The predicate may be an adjective, as in your example using "laetus", or a noun that "re-names" the subject it complements.  The nominative case is used as stated above.


----------



## CapnPrep

It is more accurate to say that the nominal/adjectival complement of _esse_ has the same case as its subject. Conjugated forms of the verb have a nominative subject (and thus a nominative complement), but the infinitive _esse_ has an accusative subject and an accusative complement.


----------



## lacrimae

Vulgus laetus  isn't correct because "vulgus" is neuter. The correct form is Vulgus laetum est, but laetum is nominative in this case.


----------



## diamanti

_*Vulgus*_ rarely is masculine. (And _*vulgu, *_abl. sing. _eteroclito_)


----------



## Laranja

lacrimae said:


> Vulgus laetus  isn't correct because "vulgus" is neuter. The correct form is Vulgus laetum est, but laetum is nominative in this case.

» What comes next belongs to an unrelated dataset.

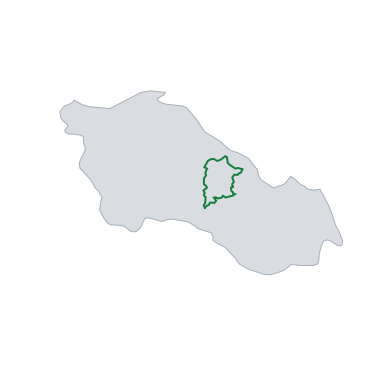 Tiranë, Tiranë, Albania (highlighted), rotated 123°
{"feature_id": "67620474B90997304428465", "entity_name": "Tiranë", "entity_type": "district", "adm_level": 2, "iso_a3": "ALB", "parent_name": "Albania", "parent_adm1": "Tiranë", "projection": "natural_earth1", "projection_center": [19.888, 41.311], "detail": "fine", "context": "in_parent", "style": "outline", "palette": "green", "viewbox_px": 384, "rotation_deg": 123, "n_neighbors": 0, "source": "geoboundaries", "source_scale": "gbopen_adm2", "svg_char_len": 2482}
<svg xmlns="http://www.w3.org/2000/svg" viewBox="0 0 384 384"><g transform="rotate(123 192 192)"><path d="M125.0,117.6L125.3,112.4L126.6,104.3L125.8,101.6L126.6,96.9L124.1,90.7L120.0,86.3L124.0,78.4L129.8,68.8L135.2,61.2L141.7,53.4L146.0,45.8L150.7,39.3L154.7,37.3L156.7,38.7L157.7,41.5L157.5,49.9L158.8,52.8L161.6,55.0L167.4,53.9L173.9,51.8L182.6,47.4L184.1,47.7L187.4,50.0L194.1,60.2L198.6,69.1L207.4,72.2L212.3,75.7L218.6,81.0L221.7,86.4L226.1,102.7L226.6,112.6L225.3,117.1L224.3,118.3L220.4,134.4L221.3,142.6L221.3,148.0L218.0,150.1L215.8,153.5L219.4,166.9L219.0,172.6L219.2,179.2L225.7,194.1L229.5,198.8L233.0,201.0L237.4,214.7L240.0,217.1L250.6,215.8L255.8,217.4L257.9,220.6L258.4,222.9L257.7,230.6L260.4,236.5L264.0,242.6L264.0,246.4L261.6,252.5L257.4,259.6L251.7,262.4L245.5,264.7L242.5,270.2L241.1,276.1L238.3,280.5L236.6,285.3L233.9,295.1L233.3,298.7L229.1,302.3L222.6,303.7L216.7,304.0L212.7,305.7L210.7,309.0L207.0,311.7L204.7,312.9L204.8,315.9L207.5,322.1L210.6,327.2L210.7,331.3L209.1,332.4L204.3,331.9L203.3,333.4L202.8,337.9L201.5,341.8L199.6,344.1L196.1,346.7L189.9,345.9L184.0,342.0L180.9,340.8L179.1,340.9L178.6,331.4L176.1,324.0L166.8,306.3L136.4,289.1L129.3,281.3L126.2,274.8L123.0,268.7L126.0,268.5L129.0,270.1L132.8,271.9L134.3,268.8L132.7,262.1L124.9,246.4L124.4,242.1L128.2,229.0L134.6,214.2L134.2,196.4L136.2,182.9L134.0,174.2L133.0,163.4L137.7,149.2L141.7,145.7L144.1,141.2L144.3,126.0L135.3,118.9L125.0,117.6Z" fill="#d9dde1" stroke="#a8b0b8" stroke-width="1"/><path d="M170.4,154.8L170.8,156.6L169.9,157.6L169.7,159.5L169.1,160.1L167.1,161.7L165.5,160.3L164.8,160.8L164.6,161.8L163.4,162.6L160.8,162.4L160.2,163.1L159.3,164.2L158.0,166.1L154.6,166.1L153.5,164.3L152.8,163.1L151.5,163.1L150.9,162.7L150.2,162.4L149.2,161.6L147.5,161.7L145.4,162.2L146.9,166.7L148.7,168.4L148.7,175.3L148.2,177.8L143.7,181.7L143.9,183.6L149.2,185.5L152.2,187.7L152.3,189.1L152.4,191.7L154.4,194.2L157.3,195.6L164.5,195.1L164.2,192.1L165.3,192.0L168.9,191.1L170.3,189.3L174.3,189.3L179.1,186.1L179.2,183.5L180.3,181.8L181.6,182.2L184.4,183.2L185.9,180.7L187.7,180.6L188.6,179.7L188.8,177.8L193.3,175.3L196.8,174.7L198.9,172.0L197.6,172.6L195.1,171.9L193.7,170.8L191.3,171.2L190.2,169.7L189.5,168.5L189.2,167.4L186.2,167.0L184.8,170.5L183.5,169.3L183.4,167.0L180.9,164.2L178.3,164.0L178.3,160.8L174.8,157.7L173.9,156.7L173.6,156.3L173.4,156.1L173.0,156.1L172.4,156.0L171.7,155.4L171.3,155.2L171.1,155.1L170.4,154.8Z" fill="none" stroke="#15803d" stroke-width="2"/></g></svg>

I don't understand why "laetum" is nominative. I thought the nominative form of this word would always be "laetus".


----------



## Cagey

The nominative form depends on the gender of the noun being described.  For _laetus_, the nominative forms are:_laetus_ (masculine)
_laeta_ (feminine)
_laetum_ (neuter)​The masculine accusative is _laetum_, too.   That may be the source of your original question, that in _Vulgus laetum est_, _laetum_ appeared to be an accusative.


----------



## Laranja

Now I got it.
Thanks a lot for your help.

Have a good time.


----------